I still had this article about endings, however, and my hesitation in publishing it was the title. It was too portentous, given the proximity to the EU referendum. The mood of this country was growing very tense and took many of us by surprise. As did the result and now writing about our relationship with endings feels poignantly relevant. Whichever way we voted and whatever happens next, we are all having to face change and an end to what was.

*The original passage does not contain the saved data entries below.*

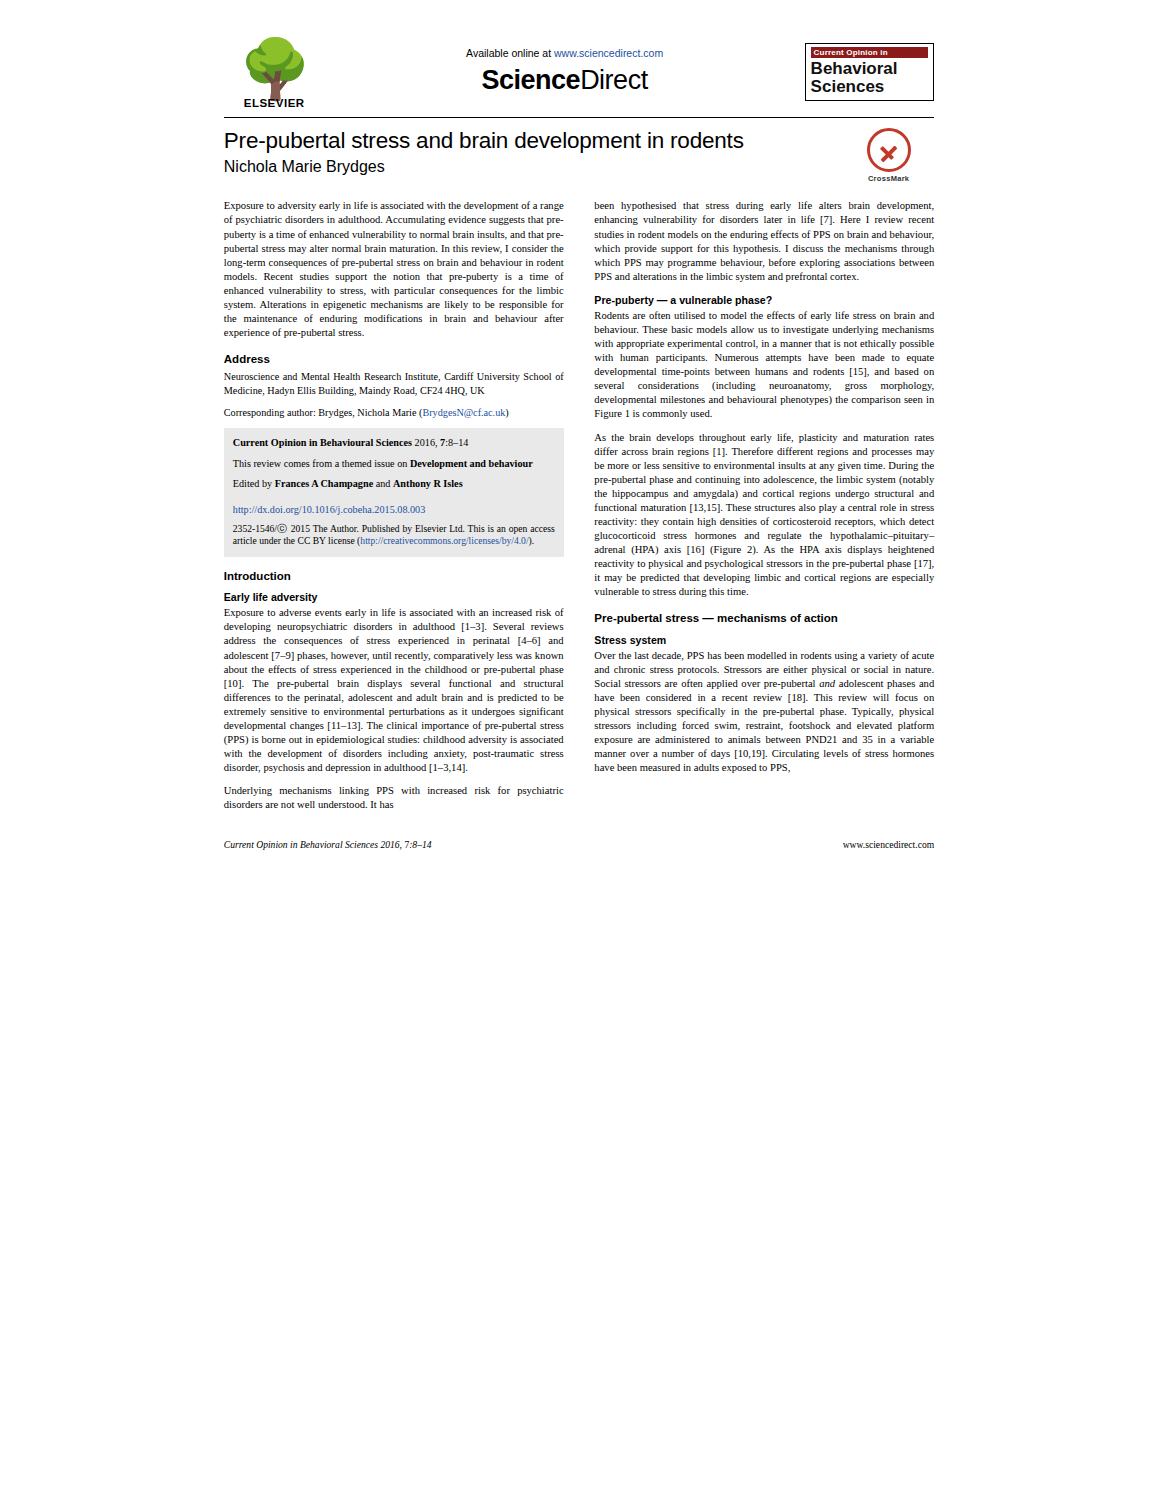🌳
ELSEVIER
Available online at www.sciencedirect.com
ScienceDirect
Current Opinion in
Behavioral Sciences
Pre-pubertal stress and brain development in rodents
Nichola Marie Brydges
CrossMark
Exposure to adversity early in life is associated with the development of a range of psychiatric disorders in adulthood. Accumulating evidence suggests that pre-puberty is a time of enhanced vulnerability to normal brain insults, and that pre-pubertal stress may alter normal brain maturation. In this review, I consider the long-term consequences of pre-pubertal stress on brain and behaviour in rodent models. Recent studies support the notion that pre-puberty is a time of enhanced vulnerability to stress, with particular consequences for the limbic system. Alterations in epigenetic mechanisms are likely to be responsible for the maintenance of enduring modifications in brain and behaviour after experience of pre-pubertal stress.
Address
Neuroscience and Mental Health Research Institute, Cardiff University School of Medicine, Hadyn Ellis Building, Maindy Road, CF24 4HQ, UK
Corresponding author: Brydges, Nichola Marie (BrydgesN@cf.ac.uk)
Current Opinion in Behavioural Sciences 2016, 7:8–14
This review comes from a themed issue on Development and behaviour
Edited by Frances A Champagne and Anthony R Isles
http://dx.doi.org/10.1016/j.cobeha.2015.08.003
2352-1546/ⓒ 2015 The Author. Published by Elsevier Ltd. This is an open access article under the CC BY license (http://creativecommons.org/licenses/by/4.0/).
Introduction
Early life adversity
Exposure to adverse events early in life is associated with an increased risk of developing neuropsychiatric disorders in adulthood [1–3]. Several reviews address the consequences of stress experienced in perinatal [4–6] and adolescent [7–9] phases, however, until recently, comparatively less was known about the effects of stress experienced in the childhood or pre-pubertal phase [10]. The pre-pubertal brain displays several functional and structural differences to the perinatal, adolescent and adult brain and is predicted to be extremely sensitive to environmental perturbations as it undergoes significant developmental changes [11–13]. The clinical importance of pre-pubertal stress (PPS) is borne out in epidemiological studies: childhood adversity is associated with the development of disorders including anxiety, post-traumatic stress disorder, psychosis and depression in adulthood [1–3,14].
Underlying mechanisms linking PPS with increased risk for psychiatric disorders are not well understood. It has
been hypothesised that stress during early life alters brain development, enhancing vulnerability for disorders later in life [7]. Here I review recent studies in rodent models on the enduring effects of PPS on brain and behaviour, which provide support for this hypothesis. I discuss the mechanisms through which PPS may programme behaviour, before exploring associations between PPS and alterations in the limbic system and prefrontal cortex.
Pre-puberty — a vulnerable phase?
Rodents are often utilised to model the effects of early life stress on brain and behaviour. These basic models allow us to investigate underlying mechanisms with appropriate experimental control, in a manner that is not ethically possible with human participants. Numerous attempts have been made to equate developmental time-points between humans and rodents [15], and based on several considerations (including neuroanatomy, gross morphology, developmental milestones and behavioural phenotypes) the comparison seen in Figure 1 is commonly used.
As the brain develops throughout early life, plasticity and maturation rates differ across brain regions [1]. Therefore different regions and processes may be more or less sensitive to environmental insults at any given time. During the pre-pubertal phase and continuing into adolescence, the limbic system (notably the hippocampus and amygdala) and cortical regions undergo structural and functional maturation [13,15]. These structures also play a central role in stress reactivity: they contain high densities of corticosteroid receptors, which detect glucocorticoid stress hormones and regulate the hypothalamic–pituitary–adrenal (HPA) axis [16] (Figure 2). As the HPA axis displays heightened reactivity to physical and psychological stressors in the pre-pubertal phase [17], it may be predicted that developing limbic and cortical regions are especially vulnerable to stress during this time.
Pre-pubertal stress — mechanisms of action
Stress system
Over the last decade, PPS has been modelled in rodents using a variety of acute and chronic stress protocols. Stressors are either physical or social in nature. Social stressors are often applied over pre-pubertal and adolescent phases and have been considered in a recent review [18]. This review will focus on physical stressors specifically in the pre-pubertal phase. Typically, physical stressors including forced swim, restraint, footshock and elevated platform exposure are administered to animals between PND21 and 35 in a variable manner over a number of days [10,19]. Circulating levels of stress hormones have been measured in adults exposed to PPS,
Current Opinion in Behavioral Sciences 2016, 7:8–14
www.sciencedirect.com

It has been a tumultuous three weeks in this country with a horrible mash of negativity, fear and a morbid hooking into the drama.
I too had been feeling very heavy and hopeless in the aftermath of the referendum, but a week in, I began to question the intensity of my anger and sadness as well as the ‘critical parent’ I could hear in my voice. Yes, I was partly picking up on the collective unconscious but, beyond that, I knew my grieving was more personal: I was connecting to recent endings I hadn’t fully grieved in the intense, productive activity of the last 12 months.
So I stopped, took a deep breath and allowed myself to go into my stillness. I stopped gorging on the media, hooking into the sound and fury and allowed myself simply to be and feel. There is no set time or guarantee of outcome in the futile void but I have been there many times and I know the only way through to my ‘free to soar’ place, full of positive energy, hope and joy is by going through this process.
This is where I am now: in the rich, fecund energy of the fertile void. September is always a pivotal action time for me and all that is needed now to be fully ripe for the harvest is a few weeks of sunshine, rest and fun!
And wherever you are in the world, how about taking time over the next few weeks to go into your stillness, let go and see what emerges. And then may your next chapter be a very joyous and exciting adventure!